LVMH's 'leather and fashion' revenue did not fall during the 2008 crisis. It may have been due to China, LV did not break down the figures.
Wine & Spirits
2010 revenue and profits are split evenly between "Wine/Champagne" and Spirits.
The champagne market is highly fragmented, with many producers. This article (free here) puts MH at an 18% global market share. It also discusses how MH is trying to tie up supplies in the (govt mandated) champagne growing regions. I would put MH as the largest player in a fragmented field, but with no real dominance or pricing power.
The champagne/wine market is highly cyclical, as with any commodity that has a fluctuating price and takes time to grow. e.g.: champagne grape glut in 2009, wine grapes in 2003.
For spirits:
- MH trails the largest playes in the spirits market (2010 revenue: 3.3 bn Euros). The largest player is Diaego (revenue: 15 bn Euro) and Pernod-Ricard (June 09 revenue: 7 bn Euros).
- MH's products do not appear in the top lists for spirits.
- HM has a 44% share of the cognac market. Cognac went out of fashion in the early 90's, but is now revived due to rappers and China.
HM is not a leader in this market. The Champagne market is highly cyclical. And the spirits market is subject to changing fads and fashions.
For the company as a whole, about 10% of their revenue is spent on advertising.
In the luxury goods business, the main aim is to develop a 'buzz'. Usually done by having celebrities and A-list people wear your products, appear at your parties, etc. This creates a fashion, which people talk about and want to imitate. This 'buzz' is the heart of the luxury goods business - it feeds it and is fed by it. I'm not sure exactly what creates it, but its more than throwing millions of dollars at advertising.

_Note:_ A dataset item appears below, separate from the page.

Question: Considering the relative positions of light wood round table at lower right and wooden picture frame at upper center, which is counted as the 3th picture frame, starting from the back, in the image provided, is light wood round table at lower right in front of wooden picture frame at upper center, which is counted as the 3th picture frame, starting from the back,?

LVMH's income statement is quite sketchy: cannot tell how much of their costs are variable and how much are fixed. The financial statements are short: LV does not even break up their sales/margins by brand; contrast to Coach for example, which provides same store sales.
The chairman, Bernard Arnault, owns 47% of the company and has direct control. Two of his five children currently work there: Antoine Arnault has a management role and is on the board of directors, Delphine Arnault is a director, and nephew Harry Seaman may be involved as well.
LVMH owns many unrelated businesses. Ranging from a stake in Hermes (designer bags costing 50K), to cosmetics retailer Sephora (similar to 'Watsons', but for cosmetics), to Charles & Keith ($30-$40 women's shoes). Does not seem to have any focus. Combined with their sketchy financial information, makes it hard to track.
To conclude:
- LVMH's main business is Fashion and Leather goods. The others are just sidelines or distractions. And are in more competitive markets, so unlikely to make the same margins as leather goods.
- This is the only area they have have a competitive advantage in. The LV brand probably sells twice as much as its closest rival, and has the industry's highest operating margins.
- This market has the potential to boom, thanks to China/India.
I'm not sure if I'd be comfortable buying this stock.